The Road is, at some level I think, a retelling of the Myth of Prometheus. Prometheus, as you may recall, was the Titan that created humankind from clay and then gifted them with fire. For defying Zeus and providing humans with fire, he was chained to a mountain-top where each day an eagle swooped down and devoured his liver. In The Road, the man and boy travel down the road trying to be the "good guys" and "carrying the fire" in a world that has obviously been, and continues to be, brutally ravaged by fire (whether it was by nuclear holocaust, an asteroid strike, or environmental catastrophe is not made clear, nor is it particularly relevant).

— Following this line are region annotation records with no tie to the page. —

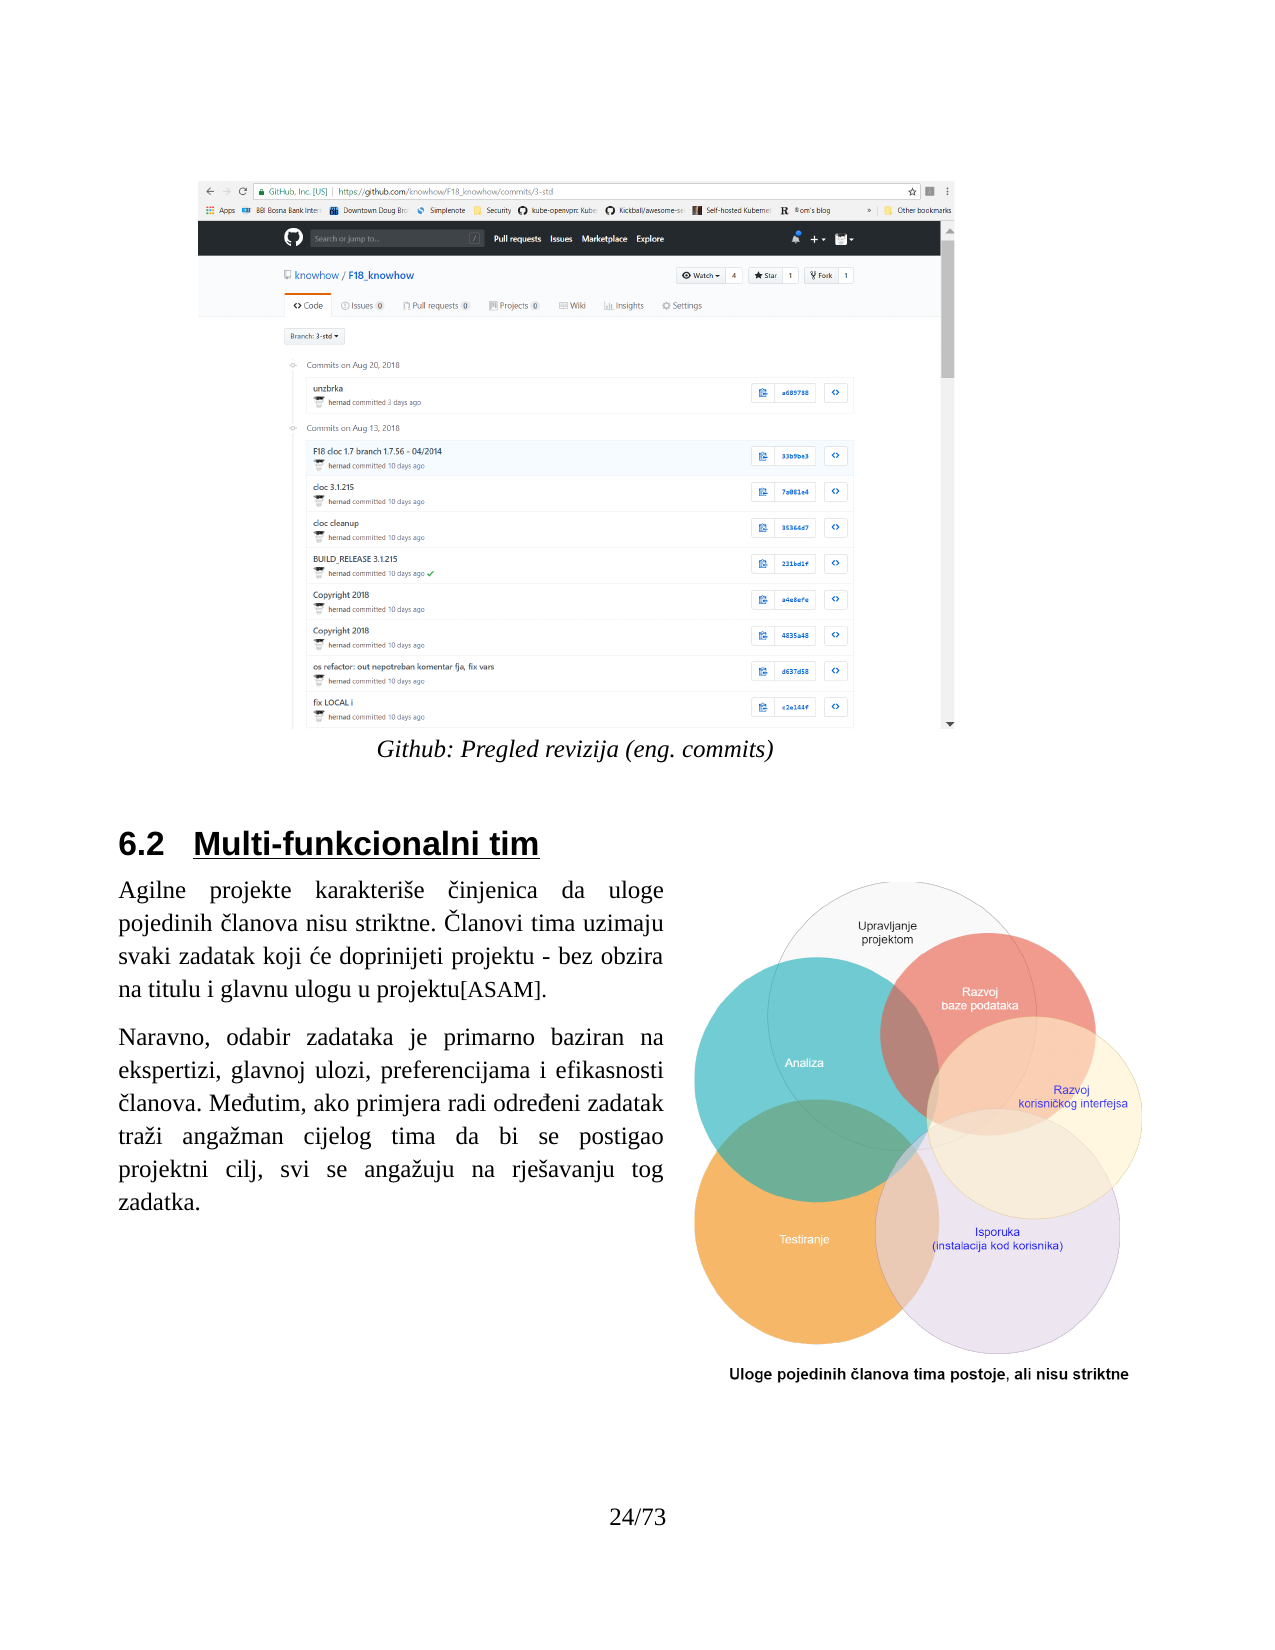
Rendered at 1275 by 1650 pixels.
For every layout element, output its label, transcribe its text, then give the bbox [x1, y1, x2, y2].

picture [694, 882, 1142, 1391]
subtitle Multi-funkcionalni tim [118, 824, 1157, 863]
picture [198, 181, 955, 729]
text Github: Pregled revizija (eng. commits) [198, 729, 954, 762]
text Naravno, odabir zadataka je primarno baziran na ekspertizi, glavnoj ulozi, preferencijama i efikasnosti članova. Međutim, ako primjera radi određeni zadatak traži angažman cijelog tima da bi se postigao projektni cilj, svi se angažuju na rješavanju tog zadatka. [118, 1022, 694, 1216]
text Agilne projekte karakteriše činjenica da uloge pojedinih članova nisu striktne. Članovi tima uzimaju svaki zadatak koji će doprinijeti projektu - bez obzira na titulu i glavnu ulogu u projektu[ASAM]. [118, 875, 1157, 1003]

In my opinion, McCarthy's prose in The Road rises to the level of the apocalyptic poetic visions of William Blake, William Wordsworth, or even T.S. Eliot, and is richly loaded with allegory, metaphor, and symbology. And while The Road is grim, dark, and utterly bleak, it is entirely consistent with much of the rest of McCarthy's oeuvre. Like many of McCarthy's earlier works, The Road is the story of an epic journey and the relationship between a father and son (or older man and younger man). Think about, for example, Blood Meridian ("The Judge" and "The Kid"); No Country for Old Men (the Sheriff and his Uncle); and then each of the books in The Border Trilogy, and some of his earlier "Appalachian" works like The Orchard Keeper, Suttree, and Outer Dark.

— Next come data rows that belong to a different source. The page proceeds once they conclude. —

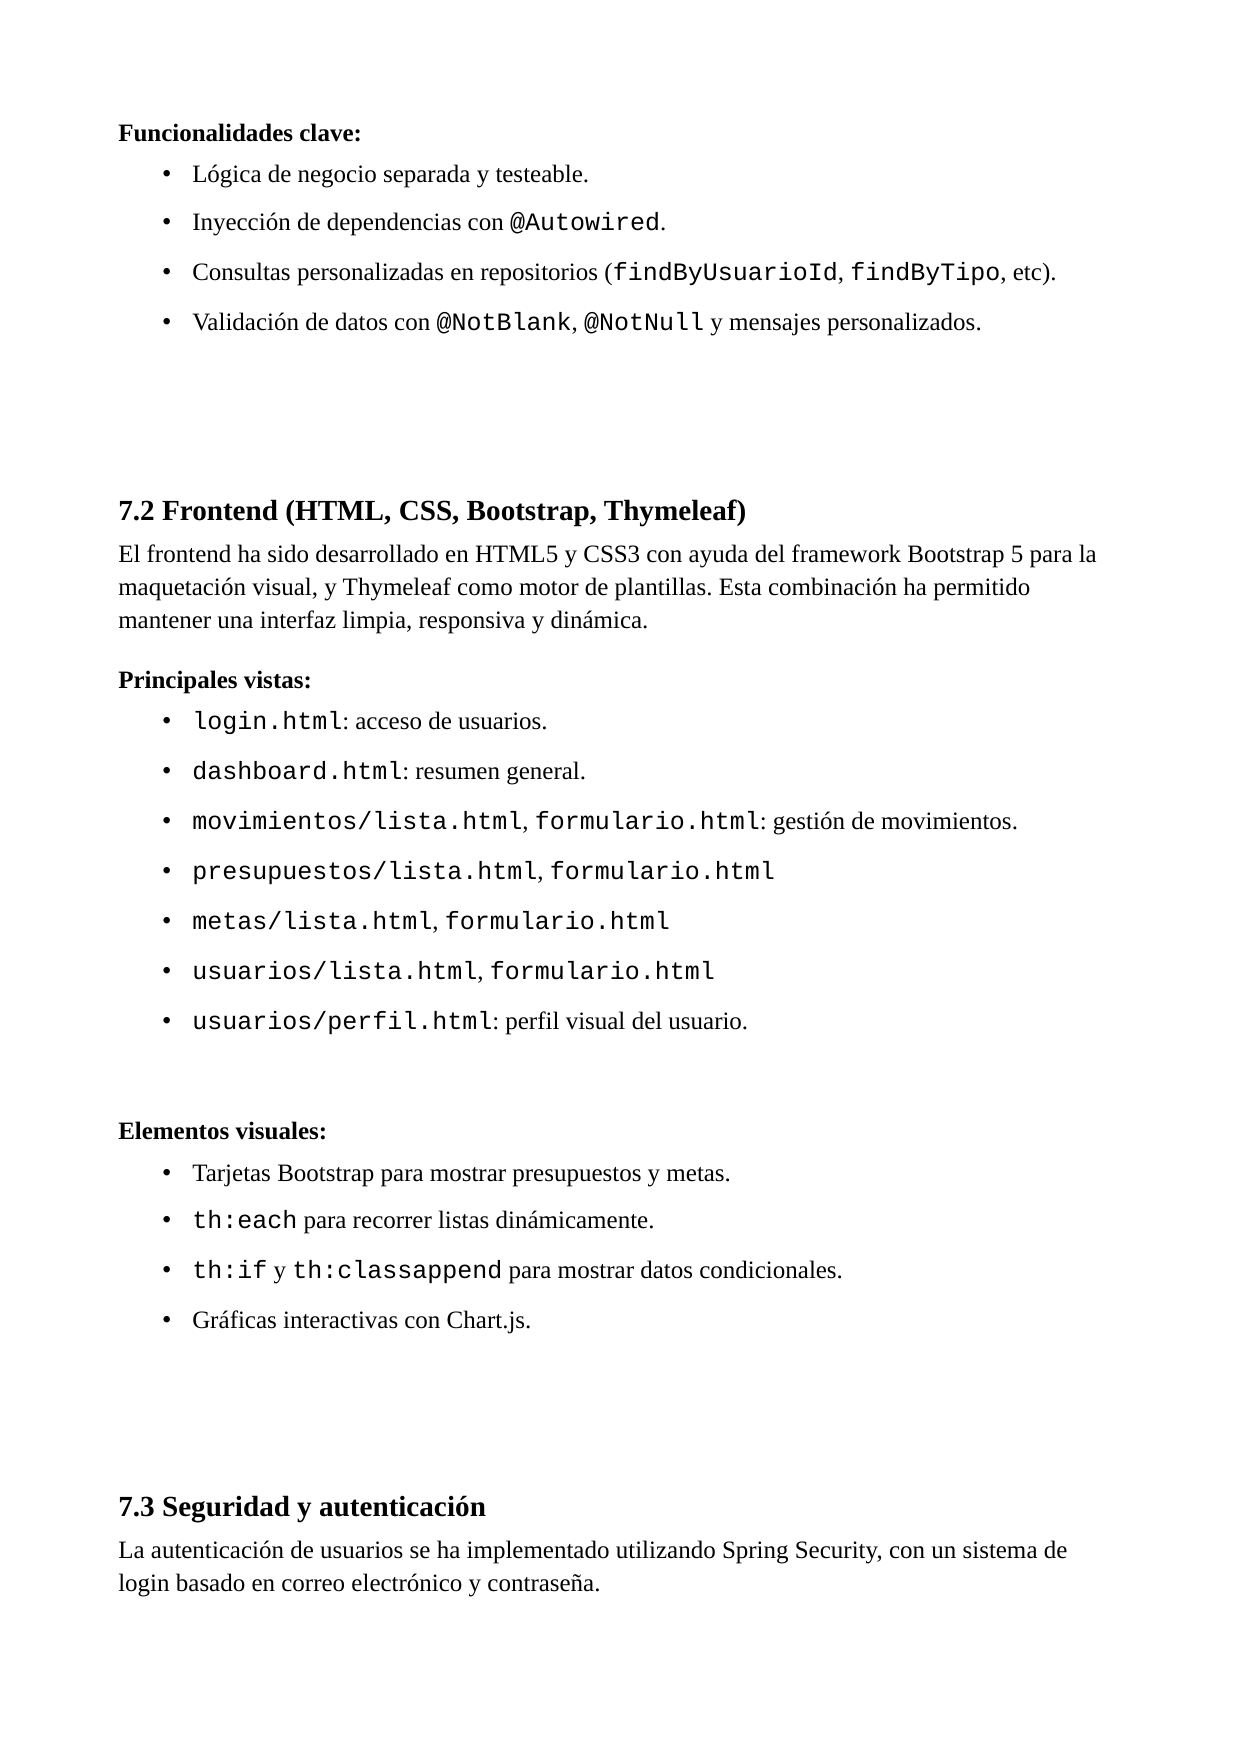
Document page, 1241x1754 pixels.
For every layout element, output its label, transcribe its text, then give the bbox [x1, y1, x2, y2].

list Inyección de dependencias con @Autowired. [162, 207, 1122, 238]
list usuarios/lista.html, formulario.html [162, 956, 1122, 987]
list th:if y th:classappend para mostrar datos condicionales. [162, 1255, 1122, 1286]
subtitle Funcionalidades clave: [118, 118, 1122, 147]
list Consultas personalizadas en repositorios (findByUsuarioId, findByTipo, etc). [162, 257, 1122, 288]
list Gráficas interactivas con Chart.js. [162, 1305, 1122, 1334]
text El frontend ha sido desarrollado en HTML5 y CSS3 con ayuda del framework Bootstrap 5 para la maquetación visual, y Thymeleaf como motor de plantillas. Esta combinación ha permitido mantener una interfaz limpia, responsiva y dinámica. [118, 539, 1122, 634]
list movimientos/lista.html, formulario.html: gestión de movimientos. [162, 806, 1122, 837]
list th:each para recorrer listas dinámicamente. [162, 1205, 1122, 1236]
list presupuestos/lista.html, formulario.html [162, 856, 1122, 887]
list Validación de datos con @NotBlank, @NotNull y mensajes personalizados. [162, 307, 1122, 338]
subtitle 7.2 Frontend (HTML, CSS, Bootstrap, Thymeleaf) [118, 493, 1122, 526]
list metas/lista.html, formulario.html [162, 906, 1122, 937]
list Tarjetas Bootstrap para mostrar presupuestos y metas. [162, 1158, 1122, 1186]
list dashboard.html: resumen general. [162, 756, 1122, 787]
list usuarios/perfil.html: perfil visual del usuario. [162, 1006, 1122, 1037]
subtitle Principales vistas: [118, 665, 1122, 694]
text La autenticación de usuarios se ha implementado utilizando Spring Security, con un sistema de login basado en correo electrónico y contraseña. [118, 1535, 1122, 1596]
list login.html: acceso de usuarios. [162, 706, 1122, 737]
subtitle Elementos visuales: [118, 1116, 1122, 1145]
list Lógica de negocio separada y testeable. [162, 159, 1122, 188]
subtitle 7.3 Seguridad y autenticación [118, 1489, 1122, 1522]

Some how, some way, McCarthy, while exploring the dark side of humanity in his fiction also always manages to find the spark of goodness in some of his characters--and yet Hope always remains an elusive and sketchy notion. For me, what makes McCarthy's vision of Hell so goddamned terrifying is that there is a palpable sense of doubt in the validity of Hope and Grace in his fiction. In The Road it is the 'glimmer' of Hope that carries the scent of salvation and keeps the reader going page after page, paragraph after paragraph, and spare sentence after spare sentence.
When you read Cormac McCarthy you quickly come to realize that really bad things can happen to decent people and that walking 'the road' of life is a difficult proposition at best. Tough stuff to read, but oh so worth it.